Transcribed page contents:
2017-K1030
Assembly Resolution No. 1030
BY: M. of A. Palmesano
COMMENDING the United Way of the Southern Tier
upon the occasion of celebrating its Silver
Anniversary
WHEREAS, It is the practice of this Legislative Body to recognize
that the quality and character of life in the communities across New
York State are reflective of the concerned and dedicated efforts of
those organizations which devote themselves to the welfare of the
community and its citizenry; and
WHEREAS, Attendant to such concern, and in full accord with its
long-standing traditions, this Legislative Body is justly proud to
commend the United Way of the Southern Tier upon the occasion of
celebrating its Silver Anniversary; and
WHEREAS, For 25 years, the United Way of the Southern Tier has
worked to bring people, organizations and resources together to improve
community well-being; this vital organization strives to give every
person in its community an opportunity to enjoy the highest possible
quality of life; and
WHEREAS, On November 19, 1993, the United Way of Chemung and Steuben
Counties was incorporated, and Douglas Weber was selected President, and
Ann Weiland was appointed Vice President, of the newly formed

...

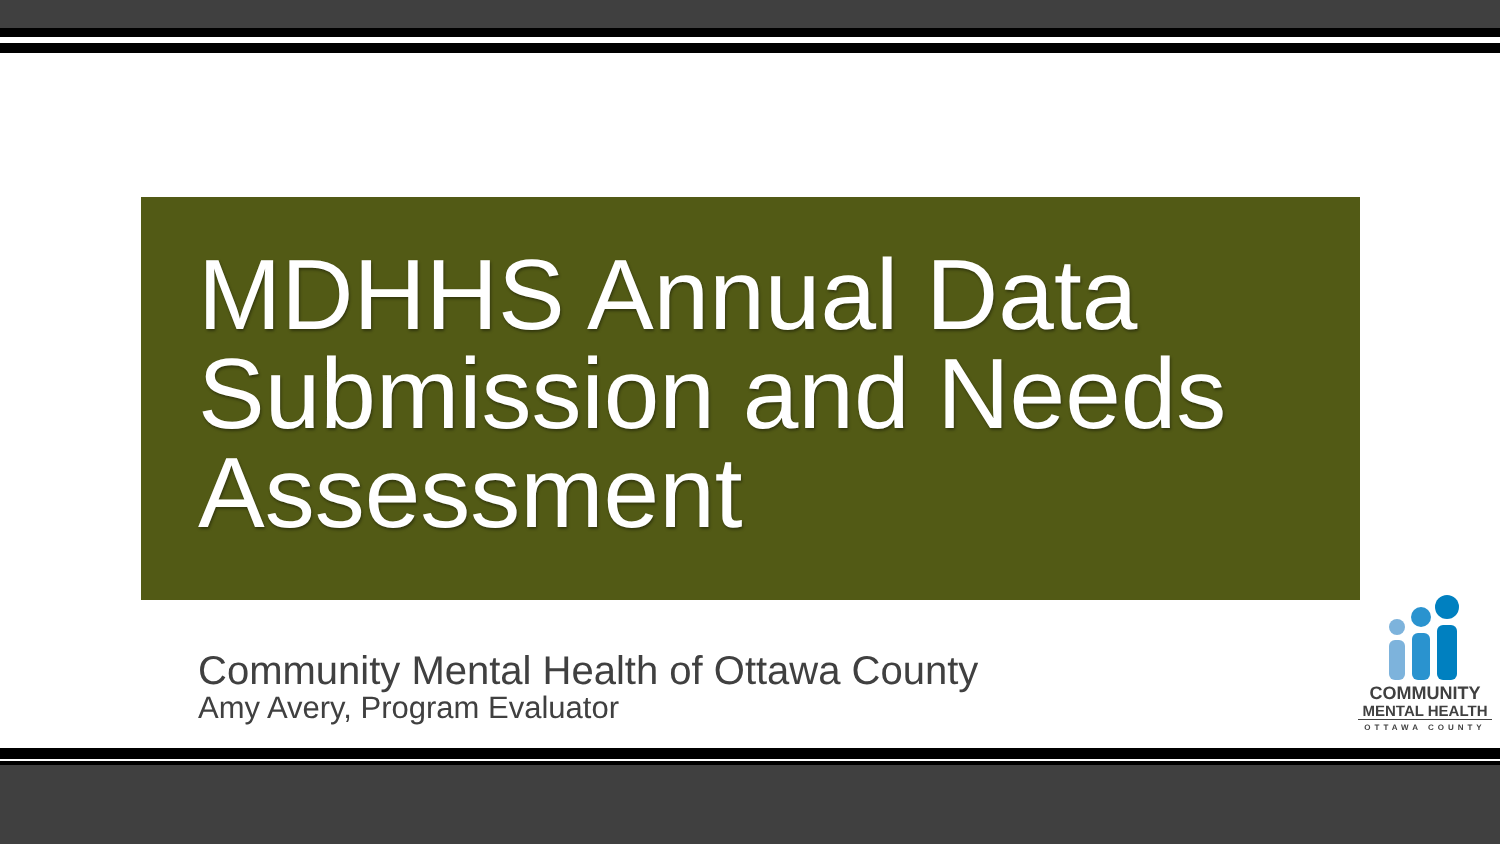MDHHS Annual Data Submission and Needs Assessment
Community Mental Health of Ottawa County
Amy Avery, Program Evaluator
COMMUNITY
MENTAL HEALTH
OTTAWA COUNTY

**Task details**
Keeping every character as it is, restate the lines above that run from the line with "commend the United" through the line with "Ann Weiland was", both included, and nothing else.

**Task response**
commend the United Way of the Southern Tier upon the occasion of
celebrating its Silver Anniversary; and
WHEREAS, For 25 years, the United Way of the Southern Tier has
worked to bring people, organizations and resources together to improve
community well-being; this vital organization strives to give every
person in its community an opportunity to enjoy the highest possible
quality of life; and
WHEREAS, On November 19, 1993, the United Way of Chemung and Steuben
Counties was incorporated, and Douglas Weber was selected President, and
Ann Weiland was appointed Vice President, of the newly formed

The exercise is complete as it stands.